MYTHOS EUROPA

Der Tagesspigel, 12.10.1998

Angriff auf die Sinne
"Mythos Europa", das neue Projekt des Theater-Performers Jörg Laue

Der Slogan, daß Theater - wie alle wichtigen Dinge - einzig im (Zuschauer-)Kopf entsteht, ist bekannt. Und richtig. Unwillig allerdings wird der Kopf, wenn er einem Potpourri bemüht sinnentleerter Textversatzstücke lauschen muß, während sich gleichzeitig spastische Zuckungen und multimediale Endlosschleifen vor ihm entfalten.
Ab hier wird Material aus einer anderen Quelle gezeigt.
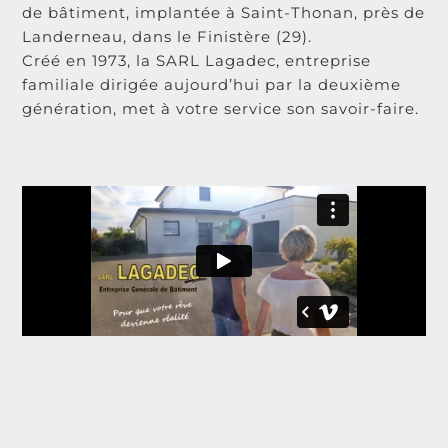
de bâtiment, implantée à Saint-Thonan, près de
Landerneau, dans le Finistère (29).
Créé en 1973, la SARL Lagadec, entreprise
familiale dirigée aujourd’hui par la deuxième
génération, met à votre service son savoir-faire.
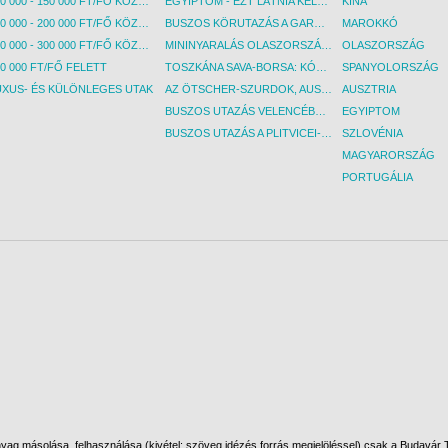
100 000 - 150 000 FT/FŐ KÖZÖTT
EGYIPTOM - EZT LÁTNIA KELL! - BUDAPEST, REPÜLŐ
KÍNA
150 000 - 200 000 FT/FŐ KÖZÖTT
BUSZOS KÖRUTAZÁS A GARDA-TÓ KÖRNYÉKÉN - BUDAPEST, BUSZ
MAROKKÓ
200 000 - 300 000 FT/FŐ KÖZÖTT
MININYARALÁS OLASZORSZÁGBAN: ÉSZAK-OLASZ GYÖNGYSZEMEK NYOMÁBAN - BUDAPEST, BUSZ
OLASZORSZÁG
0 000 FT/FŐ FELETT
TOSZKÁNA SAVA-BORSA: KÓSTOLÓK ÉS KULTURÁLIS UTAZÁS - BUDAPEST, BUSZ
SPANYOLORSZÁG
UXUS- ÉS KÜLÖNLEGES UTAK
AZ ÖTSCHER-SZURDOK, AUSZTRIA GRAND CANYONJA - BUDAPEST, BUSZ
AUSZTRIA
BUSZOS UTAZÁS VELENCÉBE - BUDAPEST, BUSZ
EGYIPTOM
BUSZOS UTAZÁS A PLITVICEI-TAVAK NEMZETI PARKBA - BUDAPEST, BUSZ
SZLOVÉNIA
MAGYARORSZÁG
PORTUGÁLIA
ag másolása, felhasználása (kivétel: szöveg idézés forrás megjelöléssel) csak a Budavár To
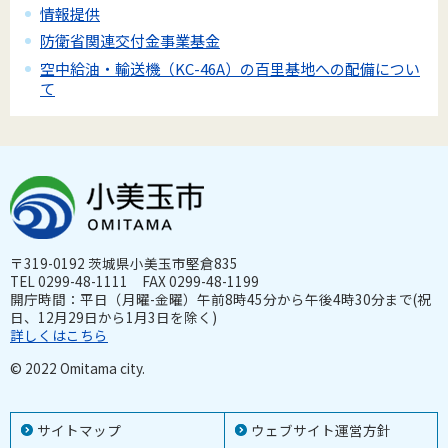
情報提供
防衛省関連交付金事業基金
空中給油・輸送機（KC-46A）の百里基地への配備につい
て
〒319-0192 茨城県小美玉市堅倉835
TEL 0299-48-1111 FAX 0299-48-1199
開庁時間：平日（月曜-金曜）午前8時45分から午後4時30分まで(祝
日、12月29日から1月3日を除く)
詳しくはこちら
© 2022 Omitama city.
サイトマップ
ウェブサイト運営方針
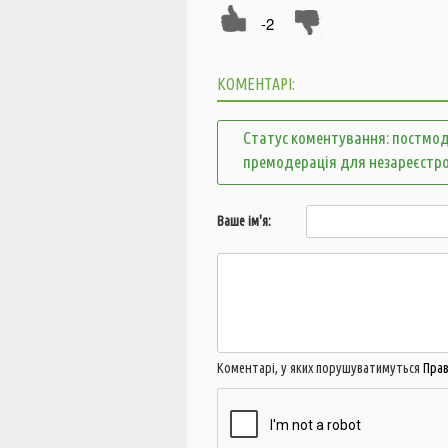
-2
КОМЕНТАРІ:
Статус коментування: постмод
премодерація для незареєстр
Ваше ім'я:
Коментарі, у яких порушуватимуться
Пра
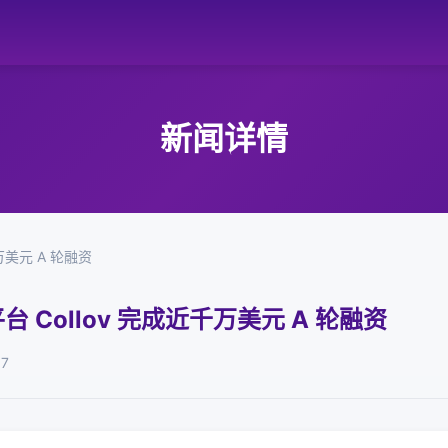
新闻详情
万美元 A 轮融资
台 Collov 完成近千万美元 A 轮融资
07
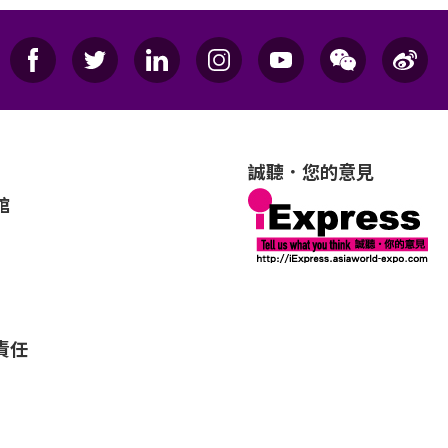
誠聽．您的意見
館
責任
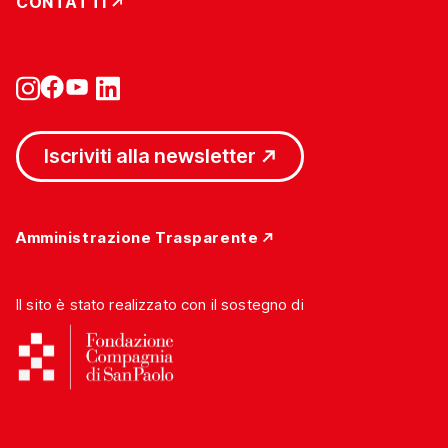
CONTATTI
Iscriviti alla newsletter
Amministrazione Trasparente
Il sito è stato realizzato con il sostegno di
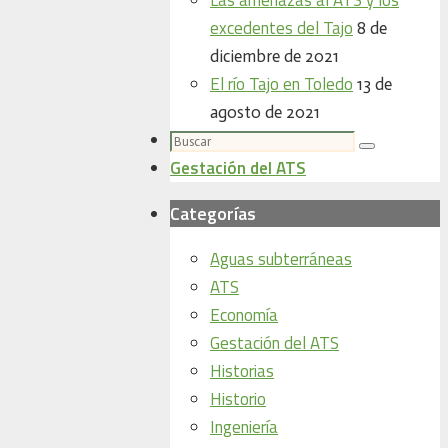
excedentes del Tajo
8 de
diciembre de 2021
El río Tajo en Toledo
13 de
agosto de 2021
Buscar:
Buscar
Gestación del ATS
Categorías
Aguas subterráneas
ATS
Economía
Gestación del ATS
Historias
Historio
Ingeniería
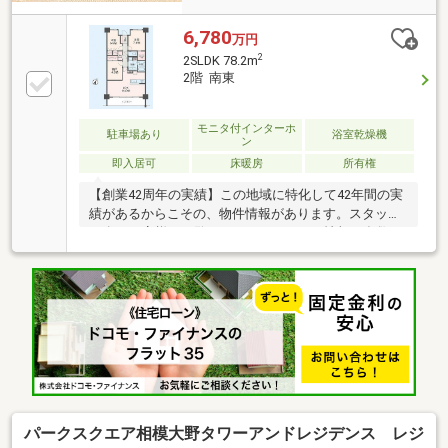
6,780
万円
2
2SLDK 78.2m
2階 南東
モニタ付インターホ
駐車場あり
浴室乾燥機
ン
即入居可
床暖房
所有権
【創業42周年の実績】この地域に特化して42年間の実
績があるからこその、物件情報があります。スタッフ
40名でお客様がご覧になったことのない情報を多数ご
用意しております。※自己資金を使いたくない※現在、
他のローンを組んでいるけど大丈夫かな等お気軽に下
記までご連絡ください。☆フリーダイヤル：0120-12-
7417お住まい探しは朝日土地建物(株)営業7課にお任せ
ください！インターネット、チラシなどに掲載できな
い物件も多数ございます！
パークスクエア相模大野タワーアンドレジデンス レジ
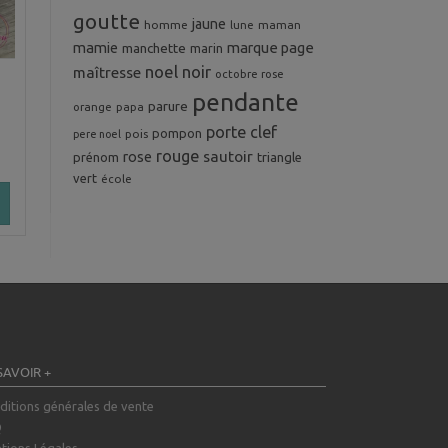
goutte
jaune
homme
maman
lune
mamie
marque page
manchette
marin
noel
noir
maîtresse
octobre rose
pendante
parure
orange
papa
porte clef
pompon
pois
pere noel
rouge
rose
sautoir
prénom
triangle
vert
école
SAVOIR +
ditions générales de vente
Q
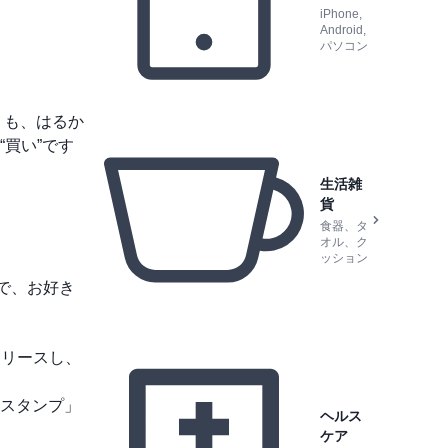
iPhone,
Android,
パソコン
りも、はるか
買い”です
生活雑
貨
食器、タ
オル、ク
ッション
ので、お好き
リリースし、
スタンプ」
ヘルス
ケア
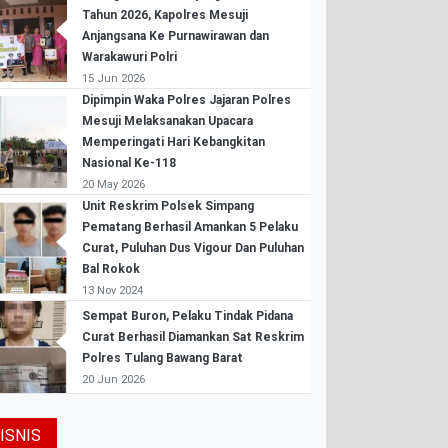
Tahun 2026, Kapolres Mesuji
Anjangsana Ke Purnawirawan dan
Warakawuri Polri
15 Jun 2026
Dipimpin Waka Polres Jajaran Polres
Mesuji Melaksanakan Upacara
Memperingati Hari Kebangkitan
Nasional Ke-118
20 May 2026
Unit Reskrim Polsek Simpang
Pematang Berhasil Amankan 5 Pelaku
Curat, Puluhan Dus Vigour Dan Puluhan
Bal Rokok
13 Nov 2024
Sempat Buron, Pelaku Tindak Pidana
Curat Berhasil Diamankan Sat Reskrim
Polres Tulang Bawang Barat
20 Jun 2026
ISNIS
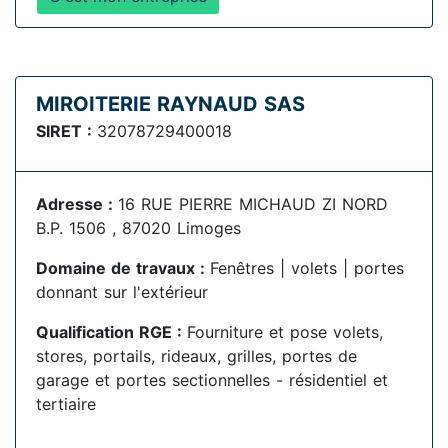
MIROITERIE RAYNAUD SAS
SIRET :
32078729400018
Adresse :
16 RUE PIERRE MICHAUD ZI NORD
B.P. 1506 , 87020 Limoges
Domaine de travaux :
Fenêtres | volets | portes
donnant sur l'extérieur
Qualification RGE :
Fourniture et pose volets,
stores, portails, rideaux, grilles, portes de
garage et portes sectionnelles - résidentiel et
tertiaire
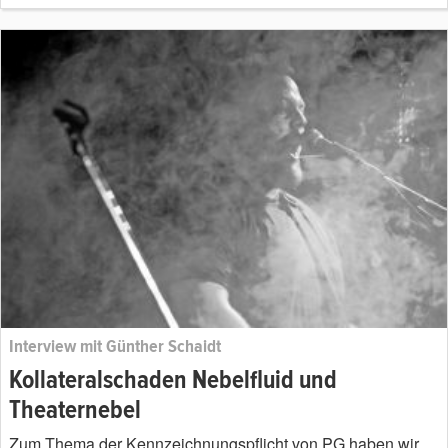
Interview mit Günther Schaidt
Kollateralschaden Nebelfluid und
Theaternebel
Zum Thema der Kennzeichnungspflicht von PG haben wir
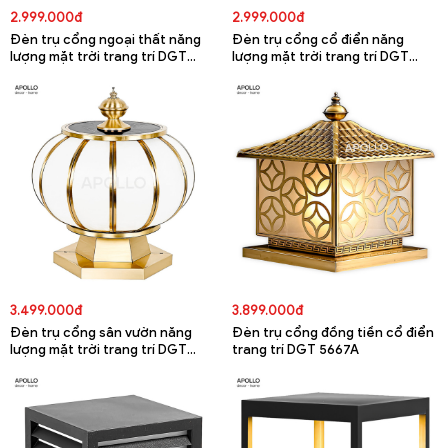
2.999.000đ
2.999.000đ
Đèn trụ cổng ngoại thất năng
Đèn trụ cổng cổ điển năng
lượng mặt trời trang trí DGT
lượng mặt trời trang trí DGT
5674A
5673A
3.499.000đ
3.899.000đ
Đèn trụ cổng sân vườn năng
Đèn trụ cổng đồng tiền cổ điển
lượng mặt trời trang trí DGT
trang trí DGT 5667A
5668A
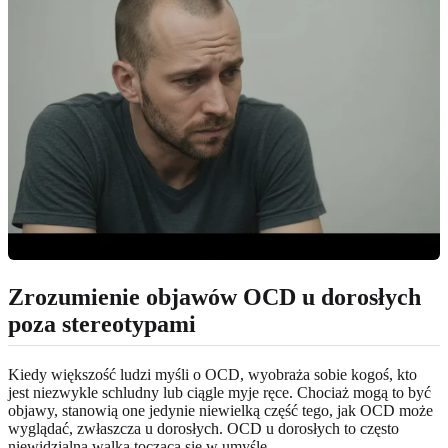
Zrozumienie objawów OCD u dorosłych
poza stereotypami
Kiedy większość ludzi myśli o OCD, wyobraża sobie kogoś, kto
jest niezwykle schludny lub ciągle myje ręce. Chociaż mogą to być
objawy, stanowią one jedynie niewielką część tego, jak OCD może
wyglądać, zwłaszcza u dorosłych. OCD u dorosłych to często
niewidzialna walka tocząca się w umyśle.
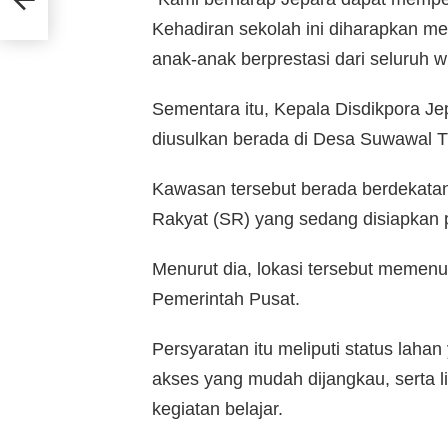
26
Kehadiran sekolah ini diharapkan m
anak-anak berprestasi dari seluruh wi
Sementara itu, Kepala Disdikpora Je
diusulkan berada di Desa Suwawal T
Kawasan tersebut berada berdekata
Rakyat (SR) yang sedang disiapkan 
Menurut dia, lokasi tersebut memenu
Pemerintah Pusat.
Persyaratan itu meliputi status lahan 
akses yang mudah dijangkau, serta
kegiatan belajar.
Dergestalt Halbherziges legitimiert sich gern als postmodern. Und er beginnt irgendwie zu ahnen, der Kopf, daß ihm hier kraft der unmotivierten Bedeutungslosigkeit durchaus Bedeutungsvolles versinn(bild)licht werden soll. Daraufhin ist er dann zumeist leer.
Jörg Laue, dessen neues Projekt "Mythos Europa" Donnerstag im Theater am Halleschen Ufer uraufgeführt wird, kann ebenfalls ausdauernd über den Sinn als lediglich "nachträglichen Effekt" debattieren. Auch er erklärt sein "zeitgenössisches Musiktheater" als Versuch, "Verstehensmomente zurückzudrängen, um Erfahrung zu provozieren"; und seine Version des antiken Mythos, demzufolge Zeus in Gestalt eines Stiers die Königstochter Europa entführt, folgt entsprechend keiner herkömmlich linearen Dramaturgie: Laue attackiert in seinen Produktionen mit sanfter Radikalität den Textsinn, indem er Sprache zu reinem Klangmaterial mutieren, "Musik, Licht, Text und Video als autonome Ausdrucksformen" korrespondieren oder eben dissonieren läßt. Man muß sich das in etwa - um auf Laues frühere Performance "KOMMA (Der Winter.)" zu verweisen - wie folgt vorstellen: Zwei in Bleimänteln gefangene Performerinnen rezitieren aus Hölderlins "Antigone"-Übersetzung, während das Auditorium Violinen und elektronischen Klängen vom Band lauscht, deren Partitur in einem komplizierten Transformationsverfahren aus einem handschriftlichen Hölderlin-Manuskript entstand.
Soweit der äußerliche Aktionismus, und der Rest ist ein wundervoll undogmatischer Angriff auf die privaten Sinne. Man mag zu einem Theater, das in derart bedingungsloser Ausschließlichkeit im vielzitierten Kopf stattfindet, stehen wie man will. Fakt allerdings ist, daß der postmodern inspirierte Laue seinen Feldzug gegen Verstehenszwang und Identifikationssucht so konsequent und dabei unverkrampft durch- und zu Ende denkt, daß der Kopf- so er sich einläßt - gar nicht verstehen kann, sondern in Abseitiges driften muß; in einen eigentümlichen Zeitverlust vielleicht oder auch in geistige (Hölderlin-)Untiefen oder tonale Brüche. Leer ist er jedenfalls nicht.
Es gibt Sinnfanatiker, die die theatralen Räume der Lose Combo, in der der Regisseur mit seinem Kollegen Hans-Friedrich Bormann und wechselnden Performern und Musikern zusammenarbeitet, ratlos verlassen. Es gab auch schon welche, die ihr Eintrittsgeld zurückverlangten. Laue, der für das sattsam etablierte Kalkül, sogenannte Zuschauererwartungen zu enttäuschen, schlicht zu reflektiert ist, kommentiert dies so: "Ich will mein Publikum weder vor den Kopf stoßen noch beglücken. Ich will einfach Zeit- und Ruheräume schaffen, die ich selbst genieße."
Deshalb finanziert er seine Projekte in der Regel eigenständig und projiziert Videos auch schon mal "auf Butterbrotpapier". "Das ist", bekennt der Vierunddreißigjährige als verfechtender Wahmehmungs-Entgrenzer, "ja durchaus ganz interessant. Aber eigentlich" - kurze Pause - "möchte ich anders arbeiten." Zu wünschen ist dies auch dem geneigten Zuschauerkopf.